Segment Start: Input records

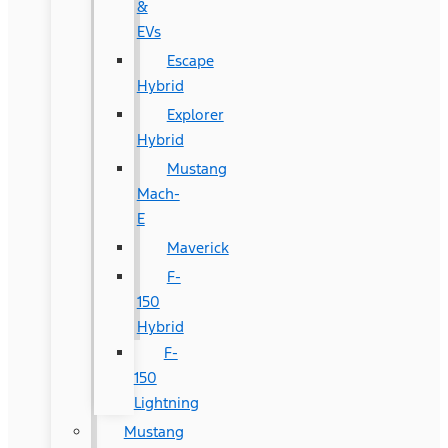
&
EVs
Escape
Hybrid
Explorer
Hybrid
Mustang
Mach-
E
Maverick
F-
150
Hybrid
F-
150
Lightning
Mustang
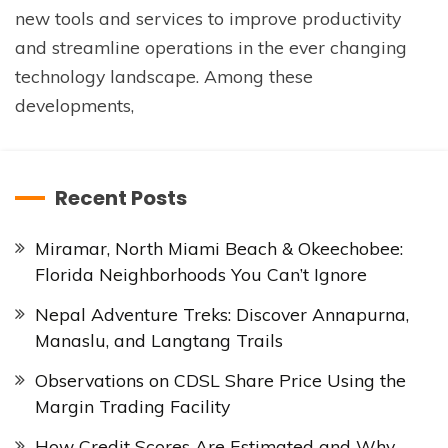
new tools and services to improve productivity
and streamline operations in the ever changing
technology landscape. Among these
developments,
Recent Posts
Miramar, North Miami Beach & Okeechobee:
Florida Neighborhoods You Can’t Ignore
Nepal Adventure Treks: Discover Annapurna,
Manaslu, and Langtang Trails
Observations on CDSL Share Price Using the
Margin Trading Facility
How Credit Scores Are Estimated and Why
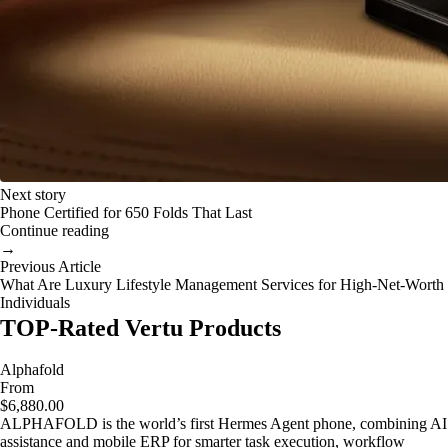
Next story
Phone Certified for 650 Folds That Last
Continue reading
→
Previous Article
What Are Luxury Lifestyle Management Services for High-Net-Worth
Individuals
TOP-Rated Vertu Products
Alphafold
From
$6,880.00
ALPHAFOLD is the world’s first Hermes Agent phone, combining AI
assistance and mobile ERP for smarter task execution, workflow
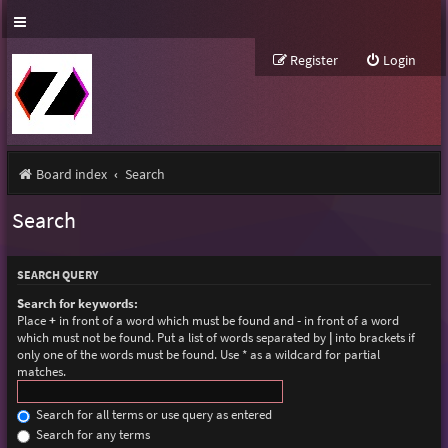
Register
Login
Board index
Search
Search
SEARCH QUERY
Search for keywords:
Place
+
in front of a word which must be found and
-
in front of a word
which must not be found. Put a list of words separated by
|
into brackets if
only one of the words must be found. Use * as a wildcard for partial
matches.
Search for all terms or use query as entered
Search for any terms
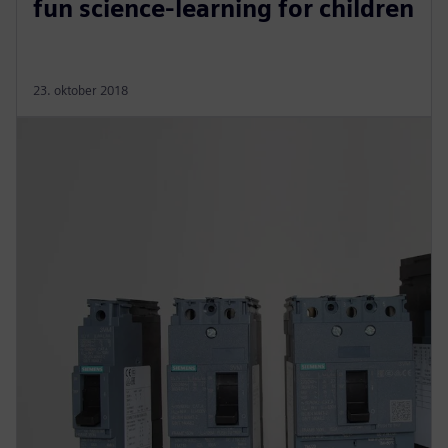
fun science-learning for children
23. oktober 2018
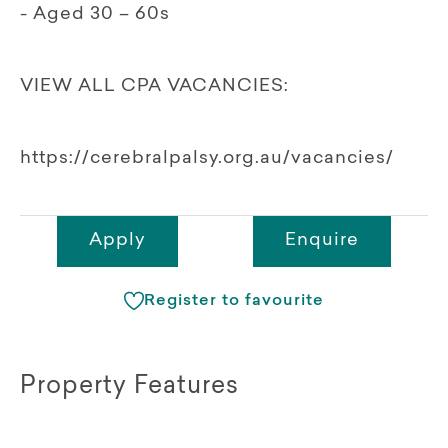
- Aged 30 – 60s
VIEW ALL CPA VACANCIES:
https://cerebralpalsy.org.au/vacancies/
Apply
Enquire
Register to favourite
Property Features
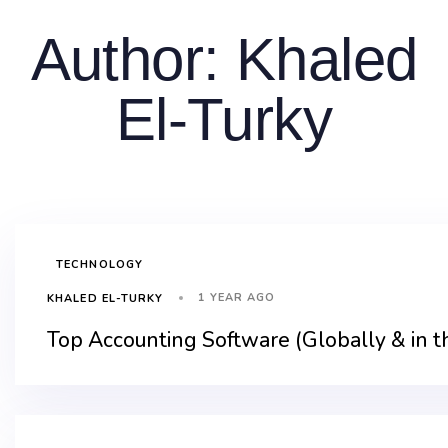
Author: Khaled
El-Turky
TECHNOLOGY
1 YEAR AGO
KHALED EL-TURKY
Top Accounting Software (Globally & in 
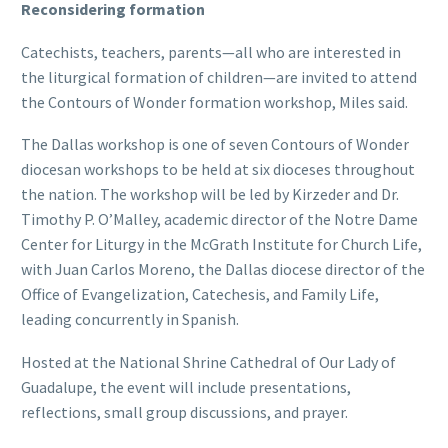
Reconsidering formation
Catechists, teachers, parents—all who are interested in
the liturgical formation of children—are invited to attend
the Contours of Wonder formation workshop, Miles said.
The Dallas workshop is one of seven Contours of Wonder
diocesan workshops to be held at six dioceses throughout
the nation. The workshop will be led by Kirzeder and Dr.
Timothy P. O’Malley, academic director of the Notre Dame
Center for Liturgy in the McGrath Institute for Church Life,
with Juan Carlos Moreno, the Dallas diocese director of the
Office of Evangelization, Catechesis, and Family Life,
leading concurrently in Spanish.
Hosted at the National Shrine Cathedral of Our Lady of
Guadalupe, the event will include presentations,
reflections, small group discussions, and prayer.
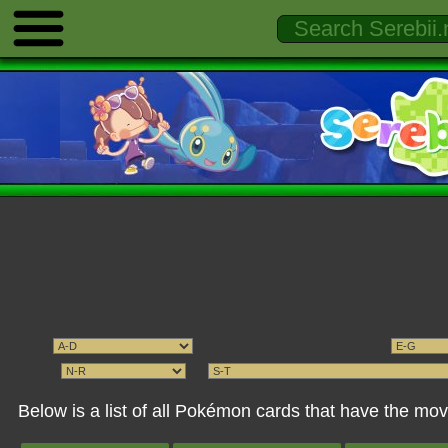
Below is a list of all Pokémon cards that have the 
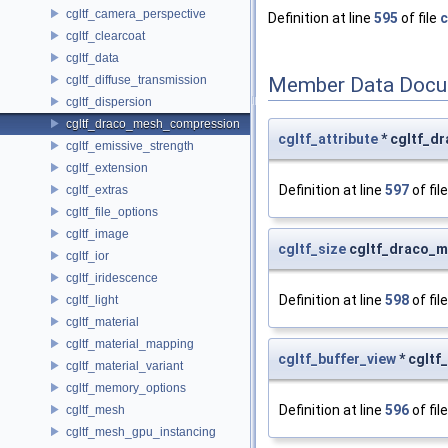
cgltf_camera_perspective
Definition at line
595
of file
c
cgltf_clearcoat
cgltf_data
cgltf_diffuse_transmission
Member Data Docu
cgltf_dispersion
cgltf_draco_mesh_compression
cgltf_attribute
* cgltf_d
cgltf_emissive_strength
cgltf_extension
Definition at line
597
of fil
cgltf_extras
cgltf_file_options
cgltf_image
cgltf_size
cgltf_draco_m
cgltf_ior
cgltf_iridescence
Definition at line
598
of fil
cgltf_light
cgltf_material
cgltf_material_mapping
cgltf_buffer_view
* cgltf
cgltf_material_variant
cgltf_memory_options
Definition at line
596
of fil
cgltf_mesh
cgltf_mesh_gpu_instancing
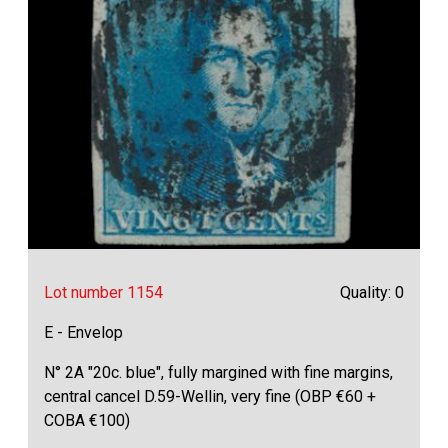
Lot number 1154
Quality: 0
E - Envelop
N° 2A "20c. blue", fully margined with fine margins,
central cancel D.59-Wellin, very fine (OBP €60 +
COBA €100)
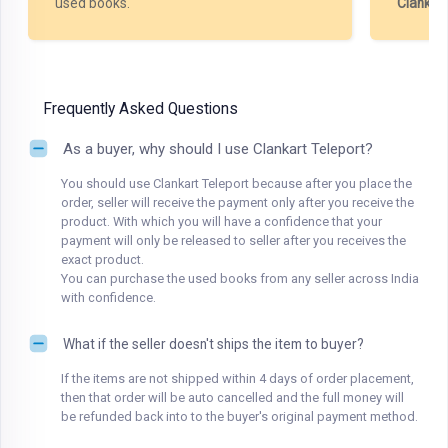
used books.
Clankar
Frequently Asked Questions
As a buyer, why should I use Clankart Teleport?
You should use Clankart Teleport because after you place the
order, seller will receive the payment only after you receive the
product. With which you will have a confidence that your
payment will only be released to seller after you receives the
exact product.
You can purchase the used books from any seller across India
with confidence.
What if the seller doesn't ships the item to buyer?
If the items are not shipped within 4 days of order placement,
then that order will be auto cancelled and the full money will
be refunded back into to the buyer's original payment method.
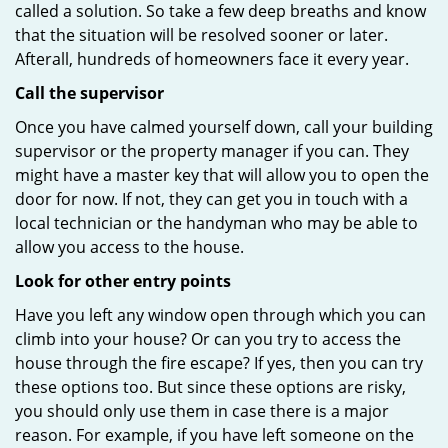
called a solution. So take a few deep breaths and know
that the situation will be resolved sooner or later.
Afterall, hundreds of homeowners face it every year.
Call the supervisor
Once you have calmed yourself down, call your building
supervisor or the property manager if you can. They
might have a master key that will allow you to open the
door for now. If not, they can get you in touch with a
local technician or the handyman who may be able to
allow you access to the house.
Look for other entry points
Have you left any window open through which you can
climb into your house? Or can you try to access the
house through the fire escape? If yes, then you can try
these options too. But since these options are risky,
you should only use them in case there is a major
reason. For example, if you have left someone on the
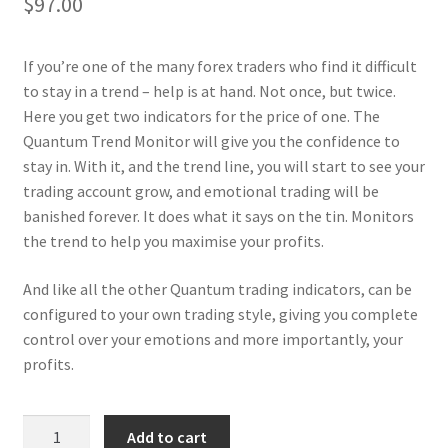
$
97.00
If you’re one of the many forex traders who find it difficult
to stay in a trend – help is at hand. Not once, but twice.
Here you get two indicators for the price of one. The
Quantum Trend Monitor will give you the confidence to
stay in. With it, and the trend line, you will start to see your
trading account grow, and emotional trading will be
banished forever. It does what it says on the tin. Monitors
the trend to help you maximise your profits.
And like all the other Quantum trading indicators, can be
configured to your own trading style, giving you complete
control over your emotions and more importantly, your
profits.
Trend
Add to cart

Segment End: Input records

● Task requirements
Filter the entries down to the lines that hold "indicators". Copy those lines.

● Task answer
Here you get two indicators for the price of one. The
And like all the other Quantum trading indicators, can be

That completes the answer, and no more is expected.